The hellaciously cool publishers down at the U of A’s Blood Ink Lit Journal are throwing a literary party on Monday (full event details below). You’ll be able to pick up a copy of the new issue as well as hear a few of the authors read their stuff. I’m looking forward to reading the latest rag. These guys really put out a diverse and entertaining package. Always inspiring. As usual, they’ve invited a few people to come out and read, including yours truly. I’ll be kicking out a ten minute set – some old shit, some new shit. It feels like it’s been awhile since I’ve done a reading, but it’s only been a month. I miss it, I guess. I truly love reading. On another note, keep your eyes peeled for the announcement of the brand spankin’ new Raving Poets series. Official word forthcoming, after we clear all the legals and other horseshit. I think that’s it for now. Back to regular StreetRag stuff next week.

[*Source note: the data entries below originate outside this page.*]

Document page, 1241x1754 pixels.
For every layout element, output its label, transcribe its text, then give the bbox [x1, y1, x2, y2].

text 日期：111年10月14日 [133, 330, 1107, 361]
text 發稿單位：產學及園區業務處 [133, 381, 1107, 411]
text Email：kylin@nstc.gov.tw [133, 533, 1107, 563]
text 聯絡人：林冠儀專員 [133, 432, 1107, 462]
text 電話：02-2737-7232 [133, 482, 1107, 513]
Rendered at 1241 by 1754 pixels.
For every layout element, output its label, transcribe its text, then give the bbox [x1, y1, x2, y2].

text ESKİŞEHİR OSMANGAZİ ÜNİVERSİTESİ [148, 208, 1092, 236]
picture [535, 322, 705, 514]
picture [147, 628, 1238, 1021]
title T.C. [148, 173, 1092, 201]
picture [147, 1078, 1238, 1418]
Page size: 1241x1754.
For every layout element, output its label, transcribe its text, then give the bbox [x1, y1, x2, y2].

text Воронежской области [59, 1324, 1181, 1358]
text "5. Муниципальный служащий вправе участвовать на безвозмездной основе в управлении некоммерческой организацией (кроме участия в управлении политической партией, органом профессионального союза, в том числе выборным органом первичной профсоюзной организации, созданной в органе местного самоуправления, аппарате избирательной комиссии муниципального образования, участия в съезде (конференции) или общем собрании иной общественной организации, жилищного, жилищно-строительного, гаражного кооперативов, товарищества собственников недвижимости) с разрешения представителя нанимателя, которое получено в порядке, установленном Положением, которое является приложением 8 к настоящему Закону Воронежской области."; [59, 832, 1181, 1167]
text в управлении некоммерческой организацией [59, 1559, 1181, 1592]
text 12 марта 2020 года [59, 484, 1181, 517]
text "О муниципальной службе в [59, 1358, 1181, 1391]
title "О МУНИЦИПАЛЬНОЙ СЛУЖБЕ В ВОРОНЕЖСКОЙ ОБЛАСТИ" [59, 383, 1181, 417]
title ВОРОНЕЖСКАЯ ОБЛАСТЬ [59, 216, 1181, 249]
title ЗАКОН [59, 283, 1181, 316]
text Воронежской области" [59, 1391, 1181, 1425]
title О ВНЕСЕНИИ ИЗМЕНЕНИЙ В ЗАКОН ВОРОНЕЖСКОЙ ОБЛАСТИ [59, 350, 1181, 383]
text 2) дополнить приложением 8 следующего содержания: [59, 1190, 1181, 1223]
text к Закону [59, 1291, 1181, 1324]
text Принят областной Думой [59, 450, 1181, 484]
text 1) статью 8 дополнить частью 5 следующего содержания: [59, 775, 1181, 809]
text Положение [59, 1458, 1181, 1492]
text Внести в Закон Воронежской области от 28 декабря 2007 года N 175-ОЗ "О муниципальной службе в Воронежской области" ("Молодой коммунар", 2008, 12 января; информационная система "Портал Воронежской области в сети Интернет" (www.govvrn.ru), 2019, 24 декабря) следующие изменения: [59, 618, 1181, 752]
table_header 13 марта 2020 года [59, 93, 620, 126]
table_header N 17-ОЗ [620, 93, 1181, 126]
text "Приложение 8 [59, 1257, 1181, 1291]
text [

Blood Ink: The Winter Bends
New Issue Launch and Reading
Monday, January 15, 2007 – 7:00pm
Teddy’s Pub and Grill
11361 Jasper Avenue
—-NO KNIVES, NO CHAINS—-
—-BRASS KNUCKLES OK—-
StreetRag is an urban weblog and podcast about the city of Edmonton, which is located in the province of Alberta, Canada. It is authored by Edmonton-based writer, web advocate, and poet Michael Gravel and is updated frequently with written urban vignettes, amateurish photographs, deuteronomous audio material, barely coherent musings and rambling ecumenical treatises. StreetRag is a love letter to a lonely prairie burg struggling with its big city ambitions and small-town feel.
The city is Edmonton. It's a subject, not a passion. E-Town is almost universally derided by outsiders as an unlivable tundra wasteland populated by oil-hungry redneck conservatives who despise the arts. All of that is true. But it's not the whole story. There is beauty here. Dusty snowfalls. Brilliant summers. A stunning river valley. A diverse arts community that flourishes. It's a place that inspires a gray relationship - not all good, not all shitty. For that reason alone it is lovable, for what is life but a grayscale?